Besides endogenous host immune responses, melanoma cells express stress-related genes as they gain functional capacity to metastasize. MICA and MICB, for example, are ligands for NKG2D receptors found on natural killer (NK) cells, phagocytes, and other cytotoxic lymphocytes (65). NK cells react to loss of MHC class I molecules on the surface of melanoma cells, which frequently occurs with disease progression (66). Further surveillance by the host immune response involves subsequent phagocytosis of apoptotic melanoma cells. Antigen presentation is further enhanced by heat shock proteins released from necrotic melanoma cells that chaperone peptides for dendritic cell and macrophage processing (67).

Additional correlations between pathologic and genetic changes associated with melanoma progression and host immune response already exist.
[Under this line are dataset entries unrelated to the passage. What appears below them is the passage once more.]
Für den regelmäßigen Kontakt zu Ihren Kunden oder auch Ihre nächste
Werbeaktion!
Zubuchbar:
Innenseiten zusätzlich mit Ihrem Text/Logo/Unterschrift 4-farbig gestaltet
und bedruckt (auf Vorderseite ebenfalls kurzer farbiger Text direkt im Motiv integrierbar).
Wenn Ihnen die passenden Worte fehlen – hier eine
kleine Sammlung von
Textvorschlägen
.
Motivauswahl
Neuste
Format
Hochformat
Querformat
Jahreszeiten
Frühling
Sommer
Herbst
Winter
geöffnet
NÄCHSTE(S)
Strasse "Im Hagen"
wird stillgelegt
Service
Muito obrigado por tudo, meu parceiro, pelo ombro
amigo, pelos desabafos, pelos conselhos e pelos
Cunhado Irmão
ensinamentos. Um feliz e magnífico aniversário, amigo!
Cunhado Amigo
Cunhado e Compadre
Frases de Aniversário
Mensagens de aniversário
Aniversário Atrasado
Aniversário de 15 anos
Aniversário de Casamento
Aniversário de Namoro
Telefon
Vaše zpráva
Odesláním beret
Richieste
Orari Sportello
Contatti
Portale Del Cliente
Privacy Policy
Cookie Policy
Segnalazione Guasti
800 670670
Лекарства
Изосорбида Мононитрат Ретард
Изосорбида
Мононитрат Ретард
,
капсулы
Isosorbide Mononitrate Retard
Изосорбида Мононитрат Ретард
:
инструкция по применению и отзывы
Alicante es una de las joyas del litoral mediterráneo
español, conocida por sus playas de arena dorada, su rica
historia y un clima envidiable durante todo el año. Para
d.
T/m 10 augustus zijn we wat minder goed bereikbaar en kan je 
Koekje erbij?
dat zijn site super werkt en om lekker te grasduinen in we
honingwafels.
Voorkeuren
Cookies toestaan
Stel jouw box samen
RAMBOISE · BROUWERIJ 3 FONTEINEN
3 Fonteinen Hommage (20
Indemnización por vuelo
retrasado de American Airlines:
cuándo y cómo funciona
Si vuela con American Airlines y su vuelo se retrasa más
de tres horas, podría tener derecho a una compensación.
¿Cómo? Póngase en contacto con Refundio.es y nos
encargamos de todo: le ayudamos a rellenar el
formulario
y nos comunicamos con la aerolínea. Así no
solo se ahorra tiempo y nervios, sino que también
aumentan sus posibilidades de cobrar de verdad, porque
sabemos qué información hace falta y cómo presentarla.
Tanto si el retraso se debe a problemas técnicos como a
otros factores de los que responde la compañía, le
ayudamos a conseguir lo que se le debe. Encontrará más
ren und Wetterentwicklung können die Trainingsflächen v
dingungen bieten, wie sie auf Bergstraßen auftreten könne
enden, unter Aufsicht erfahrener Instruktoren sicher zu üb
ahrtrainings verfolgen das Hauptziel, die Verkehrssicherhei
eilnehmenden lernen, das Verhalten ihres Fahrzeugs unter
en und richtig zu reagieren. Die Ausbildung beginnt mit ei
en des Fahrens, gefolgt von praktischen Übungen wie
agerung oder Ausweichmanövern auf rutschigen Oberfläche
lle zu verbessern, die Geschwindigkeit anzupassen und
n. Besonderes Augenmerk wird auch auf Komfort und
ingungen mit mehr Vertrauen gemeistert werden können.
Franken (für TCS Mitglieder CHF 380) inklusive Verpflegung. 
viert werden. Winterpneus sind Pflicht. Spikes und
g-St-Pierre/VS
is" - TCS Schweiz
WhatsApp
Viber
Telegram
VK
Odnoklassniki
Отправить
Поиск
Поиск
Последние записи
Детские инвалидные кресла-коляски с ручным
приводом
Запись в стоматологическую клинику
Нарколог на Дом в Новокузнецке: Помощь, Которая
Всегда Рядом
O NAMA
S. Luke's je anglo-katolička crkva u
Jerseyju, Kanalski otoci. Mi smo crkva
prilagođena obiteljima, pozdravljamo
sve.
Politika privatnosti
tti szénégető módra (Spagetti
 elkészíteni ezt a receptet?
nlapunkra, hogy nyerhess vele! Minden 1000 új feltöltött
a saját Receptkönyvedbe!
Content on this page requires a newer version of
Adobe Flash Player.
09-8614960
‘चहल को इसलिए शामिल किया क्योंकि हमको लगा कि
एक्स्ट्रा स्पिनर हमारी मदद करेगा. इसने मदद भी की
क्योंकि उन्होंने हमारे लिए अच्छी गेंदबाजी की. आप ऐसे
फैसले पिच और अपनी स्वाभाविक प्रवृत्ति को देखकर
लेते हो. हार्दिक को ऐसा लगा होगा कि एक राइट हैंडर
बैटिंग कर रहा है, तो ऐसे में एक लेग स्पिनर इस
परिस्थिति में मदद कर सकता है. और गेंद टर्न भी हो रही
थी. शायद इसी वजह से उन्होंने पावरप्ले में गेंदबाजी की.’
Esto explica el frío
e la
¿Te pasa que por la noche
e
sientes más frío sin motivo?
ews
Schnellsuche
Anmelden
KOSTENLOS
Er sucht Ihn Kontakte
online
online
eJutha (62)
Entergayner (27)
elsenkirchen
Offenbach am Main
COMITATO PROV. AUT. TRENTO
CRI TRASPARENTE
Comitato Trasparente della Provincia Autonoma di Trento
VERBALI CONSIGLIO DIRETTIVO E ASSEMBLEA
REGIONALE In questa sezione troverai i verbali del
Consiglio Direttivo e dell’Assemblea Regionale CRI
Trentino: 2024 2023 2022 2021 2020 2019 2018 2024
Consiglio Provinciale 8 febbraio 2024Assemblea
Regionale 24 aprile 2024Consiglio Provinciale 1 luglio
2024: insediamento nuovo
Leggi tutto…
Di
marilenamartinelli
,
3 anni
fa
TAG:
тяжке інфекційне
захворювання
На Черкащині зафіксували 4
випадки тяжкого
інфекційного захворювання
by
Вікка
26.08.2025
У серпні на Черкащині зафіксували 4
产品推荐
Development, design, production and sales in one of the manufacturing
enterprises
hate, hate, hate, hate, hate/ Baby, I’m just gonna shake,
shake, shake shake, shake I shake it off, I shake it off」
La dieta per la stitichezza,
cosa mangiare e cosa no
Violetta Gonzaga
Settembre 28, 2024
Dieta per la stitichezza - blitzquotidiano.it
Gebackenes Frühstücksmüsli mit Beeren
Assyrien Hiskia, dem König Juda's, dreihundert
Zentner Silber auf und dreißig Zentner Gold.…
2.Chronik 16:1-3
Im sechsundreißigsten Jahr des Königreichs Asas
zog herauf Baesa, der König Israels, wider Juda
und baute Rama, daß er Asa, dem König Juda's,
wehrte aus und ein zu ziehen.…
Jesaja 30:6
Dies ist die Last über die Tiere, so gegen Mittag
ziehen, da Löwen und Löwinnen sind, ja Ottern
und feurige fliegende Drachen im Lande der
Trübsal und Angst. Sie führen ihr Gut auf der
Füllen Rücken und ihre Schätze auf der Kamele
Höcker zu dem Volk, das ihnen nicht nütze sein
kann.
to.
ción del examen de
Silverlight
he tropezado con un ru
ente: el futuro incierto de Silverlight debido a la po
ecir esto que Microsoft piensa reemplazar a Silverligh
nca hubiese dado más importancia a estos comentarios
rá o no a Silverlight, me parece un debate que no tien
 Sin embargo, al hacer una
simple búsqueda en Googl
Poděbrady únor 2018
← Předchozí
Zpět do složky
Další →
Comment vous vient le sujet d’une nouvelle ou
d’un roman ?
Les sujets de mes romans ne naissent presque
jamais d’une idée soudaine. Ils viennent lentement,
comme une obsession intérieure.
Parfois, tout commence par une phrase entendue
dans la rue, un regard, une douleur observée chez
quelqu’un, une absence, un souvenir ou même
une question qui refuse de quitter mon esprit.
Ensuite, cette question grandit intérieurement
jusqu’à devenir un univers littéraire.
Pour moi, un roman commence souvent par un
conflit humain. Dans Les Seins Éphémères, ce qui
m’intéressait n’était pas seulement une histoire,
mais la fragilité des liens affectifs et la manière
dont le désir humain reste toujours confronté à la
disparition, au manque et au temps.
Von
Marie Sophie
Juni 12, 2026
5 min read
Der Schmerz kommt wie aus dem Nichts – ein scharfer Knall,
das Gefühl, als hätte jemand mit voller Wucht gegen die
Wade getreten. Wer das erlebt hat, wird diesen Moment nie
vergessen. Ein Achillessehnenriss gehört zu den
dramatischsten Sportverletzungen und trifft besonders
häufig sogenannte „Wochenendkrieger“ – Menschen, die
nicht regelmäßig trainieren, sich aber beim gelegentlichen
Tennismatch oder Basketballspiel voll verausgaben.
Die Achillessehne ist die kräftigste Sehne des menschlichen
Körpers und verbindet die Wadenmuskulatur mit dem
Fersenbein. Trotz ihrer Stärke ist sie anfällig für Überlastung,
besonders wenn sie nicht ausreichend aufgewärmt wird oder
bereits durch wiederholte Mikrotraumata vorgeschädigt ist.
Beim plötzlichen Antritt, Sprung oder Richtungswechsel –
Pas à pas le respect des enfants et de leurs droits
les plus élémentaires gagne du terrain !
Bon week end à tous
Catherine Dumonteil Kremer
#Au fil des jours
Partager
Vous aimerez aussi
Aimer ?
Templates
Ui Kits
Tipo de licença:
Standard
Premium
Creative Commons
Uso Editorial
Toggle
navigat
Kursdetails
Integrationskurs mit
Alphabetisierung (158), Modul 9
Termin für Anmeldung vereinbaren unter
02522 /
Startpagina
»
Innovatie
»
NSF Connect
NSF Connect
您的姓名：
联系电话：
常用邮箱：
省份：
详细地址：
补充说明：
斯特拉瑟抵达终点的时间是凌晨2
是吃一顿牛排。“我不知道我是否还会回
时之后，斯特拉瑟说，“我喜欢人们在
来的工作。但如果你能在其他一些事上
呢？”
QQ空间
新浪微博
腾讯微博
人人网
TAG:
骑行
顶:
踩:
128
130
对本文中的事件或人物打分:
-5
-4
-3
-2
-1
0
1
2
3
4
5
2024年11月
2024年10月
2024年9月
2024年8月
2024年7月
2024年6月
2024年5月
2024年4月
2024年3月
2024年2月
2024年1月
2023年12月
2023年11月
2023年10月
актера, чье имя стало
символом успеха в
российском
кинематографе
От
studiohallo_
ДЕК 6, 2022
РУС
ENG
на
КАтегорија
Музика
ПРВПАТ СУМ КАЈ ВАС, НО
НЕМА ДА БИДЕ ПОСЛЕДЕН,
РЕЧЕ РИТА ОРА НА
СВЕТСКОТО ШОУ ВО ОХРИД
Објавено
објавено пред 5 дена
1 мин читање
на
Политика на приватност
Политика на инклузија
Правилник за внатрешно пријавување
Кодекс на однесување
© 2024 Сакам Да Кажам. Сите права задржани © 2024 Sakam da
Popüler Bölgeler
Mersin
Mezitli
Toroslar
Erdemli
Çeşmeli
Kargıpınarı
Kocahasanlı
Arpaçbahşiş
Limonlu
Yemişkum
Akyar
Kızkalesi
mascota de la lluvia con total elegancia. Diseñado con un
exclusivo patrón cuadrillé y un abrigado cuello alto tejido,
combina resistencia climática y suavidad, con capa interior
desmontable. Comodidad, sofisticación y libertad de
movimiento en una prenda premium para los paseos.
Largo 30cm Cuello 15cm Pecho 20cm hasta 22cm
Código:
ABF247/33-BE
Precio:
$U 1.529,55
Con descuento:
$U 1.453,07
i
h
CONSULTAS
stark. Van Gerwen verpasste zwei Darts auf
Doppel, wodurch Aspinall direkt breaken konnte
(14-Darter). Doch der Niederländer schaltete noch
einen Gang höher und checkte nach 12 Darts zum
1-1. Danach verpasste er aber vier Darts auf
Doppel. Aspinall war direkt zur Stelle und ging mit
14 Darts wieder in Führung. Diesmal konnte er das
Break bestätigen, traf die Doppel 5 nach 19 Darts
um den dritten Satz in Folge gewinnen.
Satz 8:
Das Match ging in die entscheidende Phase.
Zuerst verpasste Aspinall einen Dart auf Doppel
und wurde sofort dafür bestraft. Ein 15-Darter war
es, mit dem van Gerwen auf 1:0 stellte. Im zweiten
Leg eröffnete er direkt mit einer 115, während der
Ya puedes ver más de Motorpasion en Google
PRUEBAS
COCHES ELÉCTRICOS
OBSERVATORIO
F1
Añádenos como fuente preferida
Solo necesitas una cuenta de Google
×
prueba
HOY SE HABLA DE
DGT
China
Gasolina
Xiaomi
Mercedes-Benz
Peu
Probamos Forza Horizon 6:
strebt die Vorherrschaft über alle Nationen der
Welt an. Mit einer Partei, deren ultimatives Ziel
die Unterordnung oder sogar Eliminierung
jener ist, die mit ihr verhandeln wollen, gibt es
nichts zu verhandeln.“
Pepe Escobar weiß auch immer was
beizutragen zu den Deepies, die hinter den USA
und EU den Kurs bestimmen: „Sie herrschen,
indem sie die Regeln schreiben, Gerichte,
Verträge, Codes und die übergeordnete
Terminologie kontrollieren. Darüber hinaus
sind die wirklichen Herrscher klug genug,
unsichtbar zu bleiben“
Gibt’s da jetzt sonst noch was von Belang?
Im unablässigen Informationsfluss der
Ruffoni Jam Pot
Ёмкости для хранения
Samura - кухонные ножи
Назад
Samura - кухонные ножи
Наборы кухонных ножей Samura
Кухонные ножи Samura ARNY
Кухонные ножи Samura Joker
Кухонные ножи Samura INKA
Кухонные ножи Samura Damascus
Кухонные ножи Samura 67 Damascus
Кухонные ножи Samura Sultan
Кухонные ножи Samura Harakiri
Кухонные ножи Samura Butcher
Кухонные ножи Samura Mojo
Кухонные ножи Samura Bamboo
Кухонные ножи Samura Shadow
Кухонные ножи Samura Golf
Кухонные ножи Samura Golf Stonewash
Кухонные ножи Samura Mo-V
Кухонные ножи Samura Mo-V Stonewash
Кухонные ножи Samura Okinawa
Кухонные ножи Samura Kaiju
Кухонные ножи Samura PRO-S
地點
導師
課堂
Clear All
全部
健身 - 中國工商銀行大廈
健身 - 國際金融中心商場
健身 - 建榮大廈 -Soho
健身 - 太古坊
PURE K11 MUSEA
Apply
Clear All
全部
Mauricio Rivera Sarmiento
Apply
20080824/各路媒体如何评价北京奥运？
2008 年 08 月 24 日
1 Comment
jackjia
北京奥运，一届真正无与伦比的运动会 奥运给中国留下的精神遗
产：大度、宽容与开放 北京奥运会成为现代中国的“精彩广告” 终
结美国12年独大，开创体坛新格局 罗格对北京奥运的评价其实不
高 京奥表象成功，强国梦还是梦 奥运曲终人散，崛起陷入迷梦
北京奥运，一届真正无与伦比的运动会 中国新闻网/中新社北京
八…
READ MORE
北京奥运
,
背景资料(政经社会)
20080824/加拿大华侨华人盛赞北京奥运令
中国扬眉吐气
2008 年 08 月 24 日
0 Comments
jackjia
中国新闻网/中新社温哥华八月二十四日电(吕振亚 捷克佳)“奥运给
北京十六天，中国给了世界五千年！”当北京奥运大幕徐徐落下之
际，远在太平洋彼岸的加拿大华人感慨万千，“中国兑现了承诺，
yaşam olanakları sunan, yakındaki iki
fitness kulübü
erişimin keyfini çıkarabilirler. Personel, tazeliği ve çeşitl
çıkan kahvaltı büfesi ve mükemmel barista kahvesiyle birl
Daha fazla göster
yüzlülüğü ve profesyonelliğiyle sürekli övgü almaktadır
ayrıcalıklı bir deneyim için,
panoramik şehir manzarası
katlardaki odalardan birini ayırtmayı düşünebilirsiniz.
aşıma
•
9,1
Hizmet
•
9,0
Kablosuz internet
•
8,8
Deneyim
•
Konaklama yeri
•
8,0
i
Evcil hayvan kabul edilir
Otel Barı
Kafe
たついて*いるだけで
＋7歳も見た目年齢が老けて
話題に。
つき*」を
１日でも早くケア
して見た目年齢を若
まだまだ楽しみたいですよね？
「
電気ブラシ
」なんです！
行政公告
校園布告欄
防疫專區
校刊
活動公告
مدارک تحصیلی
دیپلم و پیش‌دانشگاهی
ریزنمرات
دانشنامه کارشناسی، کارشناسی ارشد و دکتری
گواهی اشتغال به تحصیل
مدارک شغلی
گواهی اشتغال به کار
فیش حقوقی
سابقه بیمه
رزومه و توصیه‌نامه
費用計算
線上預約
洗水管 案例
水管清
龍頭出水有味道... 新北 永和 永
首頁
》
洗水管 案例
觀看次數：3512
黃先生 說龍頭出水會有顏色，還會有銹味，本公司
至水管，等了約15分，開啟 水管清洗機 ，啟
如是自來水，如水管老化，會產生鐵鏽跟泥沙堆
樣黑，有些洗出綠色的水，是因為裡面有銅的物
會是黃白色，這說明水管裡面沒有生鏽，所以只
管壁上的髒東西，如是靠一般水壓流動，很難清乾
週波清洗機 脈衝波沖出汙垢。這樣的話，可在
CDK4 is not only a prevalent mutated locus but its mutated protein is recognized by T cells. In addition, BRAF-specific antibody responses have been found in melanoma patients (68) with mutant-specific T-cell responses to BRAF found in HLA-B*2705 individuals (69). In this context, the differential expression of the melanocyte differentiation and cancer-testis antigens greatly influence our future study of endogenous host immune responses via better understanding of mechanisms involved with melanoma progression.

Each stage in the development of melanoma has genetic alterations with corresponding pathologic features. Comprehending these steps in malignant transformation and changes in protein expression are critical to the future development of effective therapies. Genetic and biochemical techniques to characterize melanoma antigens revealed the surprising innate antigen-specific recognition of melanoma cells by its host. The correlation of immune responses to clinical outcome and improved understanding of the molecular targets involved in melanoma progression provide the foundation to define mechanisms of immune escape and novel therapeutic options.

The fundamentals outlined in the current article by Barrow et al. (1) offer important insight into this process. It suggests a need to target appropriately relevant gene products that are dependent on stage and pattern of antigen expression. From this principle, much work still needs to be done. Current technologies permit further correlation of the host immune response with genetic alterations that occur, for example, between the radial growth phase and vertical growth phase. Differential display analyses of genetic and protein expression continue to delineate the complex interactions between host and cancer. Rational therapeutics based on understanding changes in the cancer cell and host responses during development will permit rigorous evaluation of melanoma treatments and maximize the potential for their success.